Herr Meier: Wir sind jetzt zu einer etwas defensiveren Aufstellung übergegangen, was zum Beispiel bedeutet, dass im Bereich der Finanzdienstleister und hier insbesondere bei Versicherungen eine vorsichtigere Positionierung erfolgt ist. Auch gegenüber Technologiewerten üben wir aufgrund der hier mittlerweile recht hohen Bewertungen Zurückhaltung. Hingegen bestehen Übergewichtungen bei Grundstoffen und Energiezulieferern. Hinsichtlich der regionalen Aufteilung sind weiterhin Aktien aus Euroland gegenüber der Benchmark übergewichtet, während gemessen am MSCI Welt eine Untergewichtung für amerikanische und britische Dividendentitel besteht. Auch Japan und Australien haben wir im Vergleich zur Benchmark untergewichtet. Innerhalb Europas bilden deutsche Titel den Schwerpunkt, was - wie bereits gesagt - auf vergleichsweise günstigen Bewertungen inländischer Aktien gegenüber anderen europäischen Werten bzw. US-Papieren beruht. Eine kleine Position russischer Titel rundet die Struktur ab.

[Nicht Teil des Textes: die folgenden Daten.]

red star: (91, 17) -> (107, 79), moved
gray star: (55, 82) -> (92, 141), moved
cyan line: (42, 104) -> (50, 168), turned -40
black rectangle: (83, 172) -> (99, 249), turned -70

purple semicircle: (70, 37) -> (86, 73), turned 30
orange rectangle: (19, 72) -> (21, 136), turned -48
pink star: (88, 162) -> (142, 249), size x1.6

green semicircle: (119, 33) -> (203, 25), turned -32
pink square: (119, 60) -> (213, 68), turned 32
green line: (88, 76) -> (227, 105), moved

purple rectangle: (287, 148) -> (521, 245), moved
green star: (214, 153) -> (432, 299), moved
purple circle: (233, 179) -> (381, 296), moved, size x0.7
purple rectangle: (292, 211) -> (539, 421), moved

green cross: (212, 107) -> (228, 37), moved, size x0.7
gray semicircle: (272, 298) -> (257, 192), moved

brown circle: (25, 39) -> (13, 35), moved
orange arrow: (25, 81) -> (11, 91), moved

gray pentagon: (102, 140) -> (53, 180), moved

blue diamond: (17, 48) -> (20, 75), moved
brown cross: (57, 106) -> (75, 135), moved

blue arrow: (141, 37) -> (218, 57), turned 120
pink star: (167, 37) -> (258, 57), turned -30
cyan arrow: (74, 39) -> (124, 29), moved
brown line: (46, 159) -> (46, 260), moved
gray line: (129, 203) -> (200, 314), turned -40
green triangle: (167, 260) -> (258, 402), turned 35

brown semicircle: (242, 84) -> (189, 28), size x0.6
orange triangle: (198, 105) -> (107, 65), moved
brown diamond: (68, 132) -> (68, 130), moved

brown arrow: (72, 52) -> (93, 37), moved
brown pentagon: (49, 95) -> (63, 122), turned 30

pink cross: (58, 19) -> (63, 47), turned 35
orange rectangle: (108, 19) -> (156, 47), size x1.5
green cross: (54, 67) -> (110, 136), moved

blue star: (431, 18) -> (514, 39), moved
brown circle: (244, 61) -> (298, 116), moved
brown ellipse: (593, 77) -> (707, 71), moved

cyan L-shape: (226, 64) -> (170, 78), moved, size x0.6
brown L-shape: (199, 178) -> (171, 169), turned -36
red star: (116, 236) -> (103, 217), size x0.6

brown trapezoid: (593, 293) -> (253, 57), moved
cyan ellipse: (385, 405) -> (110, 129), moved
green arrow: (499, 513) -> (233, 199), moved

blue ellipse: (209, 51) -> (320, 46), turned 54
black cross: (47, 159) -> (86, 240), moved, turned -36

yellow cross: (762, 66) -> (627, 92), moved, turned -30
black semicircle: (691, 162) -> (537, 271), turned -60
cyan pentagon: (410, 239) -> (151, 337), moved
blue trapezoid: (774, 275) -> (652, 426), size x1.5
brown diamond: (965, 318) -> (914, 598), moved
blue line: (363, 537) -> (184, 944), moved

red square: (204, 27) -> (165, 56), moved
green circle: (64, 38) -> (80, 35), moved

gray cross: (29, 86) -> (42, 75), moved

Frage: Können Sie uns noch etwas zu Einzeltiteln des UniGlobal sagen?

Herr Meier: Wir haben beispielsweise in jüngster Zeit Umschichtungen im Bereich der Finanzdienstleister vorgenommen. So kam es hier zu Positionsreduzierungen in der niederländischen ING und der Allianz, während Bestände bei der belgischen Fortis aufgestockt wurden. Darüber hinaus erhöhten wir unser Engagement in Altria, der Muttergesellschaft des US-Tabakriesen Philip Morris. In Florida ist jetzt ein im Juli 2000 gefälltes Urteil aufgehoben worden, in dem die Jury die fünf größten US- Zigarettenhersteller für Krankheiten von rund 700.000 Rauchern verantwortlich machte und eine Geldstrafe von 145 Mrd. USD verhängte. Die Risikoprämie für die betroffenen Unternehmen ist nach Urteilsaufhebung merklich gesunken. Altria erhält zudem durch die hohe Dividendenrendite zusätzliche Attraktivität. Die Gesellschaft gehört neben der Citigroup, der Deutschen Börse AG, Pfizer, Schering und General Electric mit einer derzeitigen Gewichtung von rund 2,5 Prozent zu den größten Einzelpositionen im UniGlobal.

Zudem haben wir Positionsaufstockungen bei dem französischen Pharmaunternehmen Aventis vorgenommen. Der Konzern verfügt über Produkte mit hohem Wachstumspotenzial. So etwa Taxotere, ein Medikament, das zur Bekämpfung von Brustkrebs zugelassen ist. Derzeit wird das Arzneimittel aber auch für den Einsatz bei anderen Krebsarten getestet. Sollten die Versuchsreihen erfolgreich verlaufen, winkt dem Unternehmen zusätzlicher Umsatz in Höhe von rund 1 Mrd. Euro. Ein weiteres vielversprechendes Medikament ist Lantus, ein neuer, langwirksamer Insulinstoff. Diabetiker müssen das Präparat nur einmal am Tag - abends vor dem zu Bett gehen - spritzen. Es löst im Vergleich zu entsprechenden Mitteln in weit weniger Fällen eine Unterzuckerung aus. Aventis ist mit einem KGV von 11 günstig bewertet. Die Aktie geriet in der Vergangenheit unter Abgabedruck, als sich Probleme auf dem US-Markt anbahnten. Dem von Aventis dort angebotene Allergiemittel Allegra stand ein Konkurrenzprodukt von Schering Plough gegenüber, welches von "verschreibungs-" auf "apothekenpflichtig" umgestellt und so zu einem OTC-Produkt (Over-The-Counter) wurde. In diesem Fall erstatten Krankenkassen nicht mehr den vollen Preis und der Markt befürchtete, dass das gleiche Schicksal auch Allegra drohen kann. Damit aber würde die Verschreibungshäufigkeit zurückgehen. Der Aktienkurs musste daraufhin kräftige Einbußen hinnehmen, doch ist dieser Belastungsfaktor unseres Erachtens mittlerweile in den Kursen ausreichend reflektiert.